__Data for analysis__:
++++
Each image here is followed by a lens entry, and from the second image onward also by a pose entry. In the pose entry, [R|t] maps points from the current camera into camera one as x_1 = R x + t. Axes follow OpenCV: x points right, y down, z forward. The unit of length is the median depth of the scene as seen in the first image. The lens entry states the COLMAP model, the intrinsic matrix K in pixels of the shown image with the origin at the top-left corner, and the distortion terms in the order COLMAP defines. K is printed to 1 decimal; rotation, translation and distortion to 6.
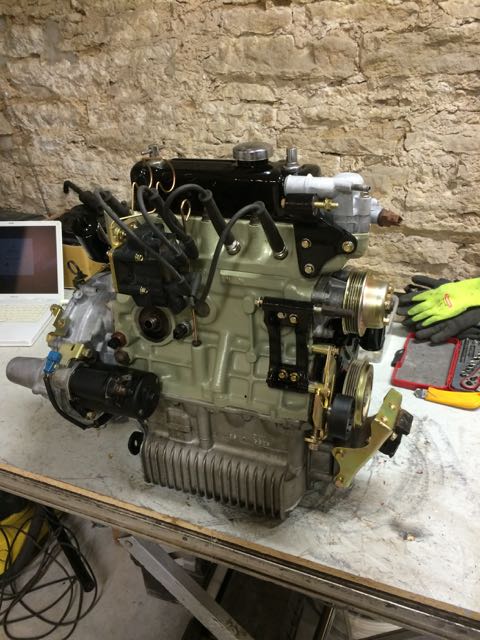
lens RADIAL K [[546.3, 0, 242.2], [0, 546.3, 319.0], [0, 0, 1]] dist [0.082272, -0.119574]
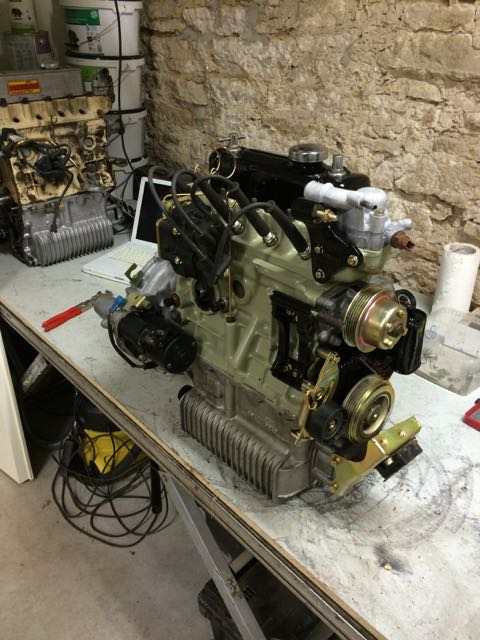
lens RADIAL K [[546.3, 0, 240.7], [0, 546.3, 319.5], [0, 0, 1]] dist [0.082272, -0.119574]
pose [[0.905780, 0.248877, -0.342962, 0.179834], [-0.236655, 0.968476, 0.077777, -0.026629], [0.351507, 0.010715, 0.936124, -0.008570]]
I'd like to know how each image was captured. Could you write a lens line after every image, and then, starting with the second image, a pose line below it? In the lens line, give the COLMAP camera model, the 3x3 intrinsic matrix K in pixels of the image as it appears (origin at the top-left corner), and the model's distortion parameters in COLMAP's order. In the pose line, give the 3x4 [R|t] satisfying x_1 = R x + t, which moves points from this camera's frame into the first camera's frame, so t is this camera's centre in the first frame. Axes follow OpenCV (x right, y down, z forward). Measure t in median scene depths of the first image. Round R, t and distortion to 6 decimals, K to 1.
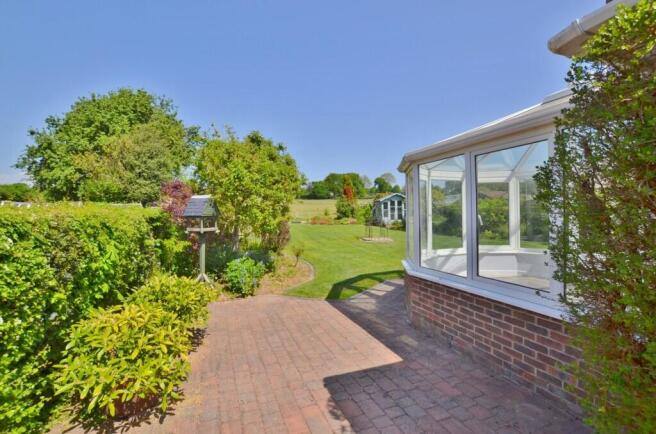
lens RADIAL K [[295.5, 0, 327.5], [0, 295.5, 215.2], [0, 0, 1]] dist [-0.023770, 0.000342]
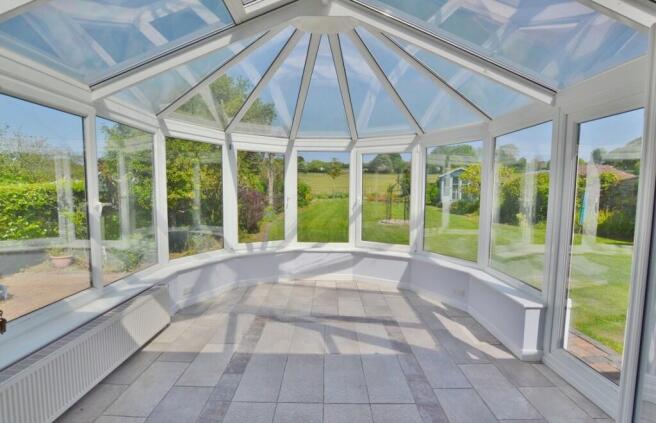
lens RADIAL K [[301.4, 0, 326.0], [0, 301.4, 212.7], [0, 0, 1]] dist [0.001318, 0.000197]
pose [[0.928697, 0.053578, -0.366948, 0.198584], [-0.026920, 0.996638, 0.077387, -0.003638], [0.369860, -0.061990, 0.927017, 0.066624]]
++++
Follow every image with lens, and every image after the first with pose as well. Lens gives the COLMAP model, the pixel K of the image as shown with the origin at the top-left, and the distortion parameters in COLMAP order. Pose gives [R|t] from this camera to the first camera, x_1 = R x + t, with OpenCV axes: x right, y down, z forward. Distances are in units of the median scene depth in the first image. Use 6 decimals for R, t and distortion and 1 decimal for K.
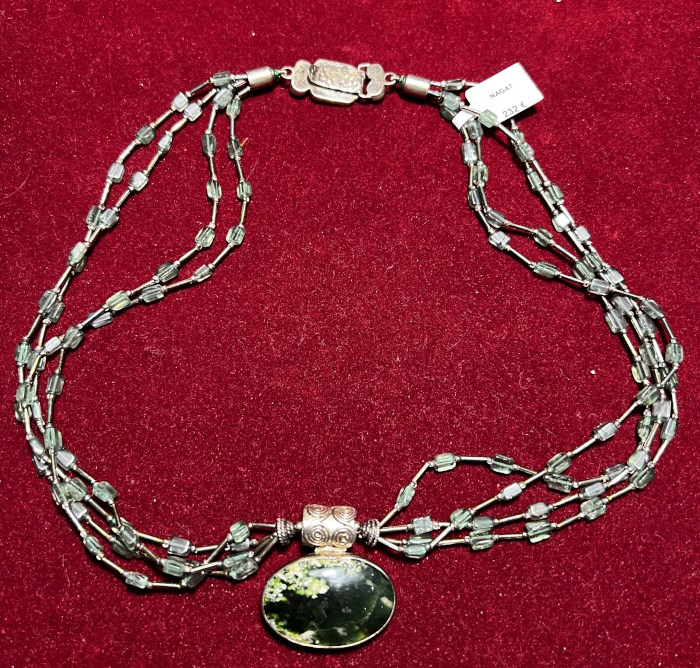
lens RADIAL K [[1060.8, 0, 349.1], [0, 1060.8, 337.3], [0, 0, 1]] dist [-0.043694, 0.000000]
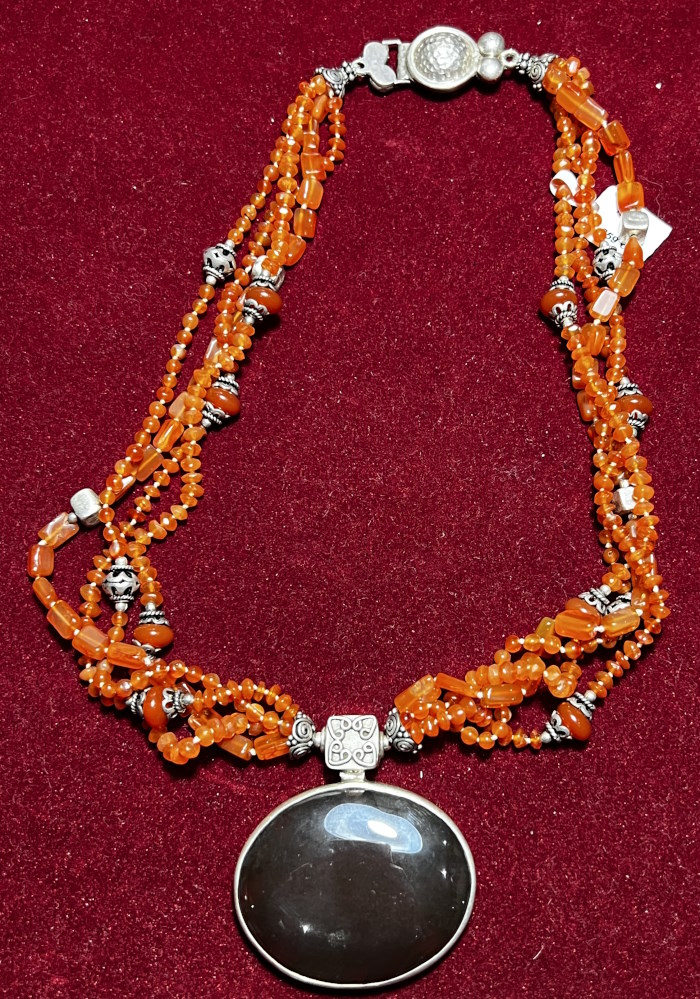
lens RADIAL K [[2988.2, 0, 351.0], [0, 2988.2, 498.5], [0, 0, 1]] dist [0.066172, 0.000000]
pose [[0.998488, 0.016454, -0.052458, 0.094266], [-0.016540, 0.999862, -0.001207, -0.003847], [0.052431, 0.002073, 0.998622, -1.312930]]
++++
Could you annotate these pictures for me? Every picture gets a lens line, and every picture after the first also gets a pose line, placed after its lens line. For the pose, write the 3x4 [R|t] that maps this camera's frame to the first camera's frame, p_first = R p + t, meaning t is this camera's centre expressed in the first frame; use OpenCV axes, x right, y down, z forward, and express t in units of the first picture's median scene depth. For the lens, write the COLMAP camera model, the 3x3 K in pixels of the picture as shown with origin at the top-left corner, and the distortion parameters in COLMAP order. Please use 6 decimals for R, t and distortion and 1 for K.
++++
__Required work__: Rewrite the rows between the line holding "I'd like to" and the line holding "-0.061990, 0.927017, 0.066624]]", inclusive, swapping "lens line" for "camera line" and keeping everything else the same. Omit the pictures.

__Written answer__:
I'd like to know how each image was captured. Could you write a camera line after every image, and then, starting with the second image, a pose line below it? In the camera line, give the COLMAP camera model, the 3x3 intrinsic matrix K in pixels of the image as it appears (origin at the top-left corner), and the model's distortion parameters in COLMAP's order. In the pose line, give the 3x4 [R|t] satisfying x_1 = R x + t, which moves points from this camera's frame into the first camera's frame, so t is this camera's centre in the first frame. Axes follow OpenCV (x right, y down, z forward). Measure t in median scene depths of the first image. Round R, t and distortion to 6 decimals, K to 1.
lens RADIAL K [[295.5, 0, 327.5], [0, 295.5, 215.2], [0, 0, 1]] dist [-0.023770, 0.000342]
lens RADIAL K [[301.4, 0, 326.0], [0, 301.4, 212.7], [0, 0, 1]] dist [0.001318, 0.000197]
pose [[0.928697, 0.053578, -0.366948, 0.198584], [-0.026920, 0.996638, 0.077387, -0.003638], [0.369860, -0.061990, 0.927017, 0.066624]]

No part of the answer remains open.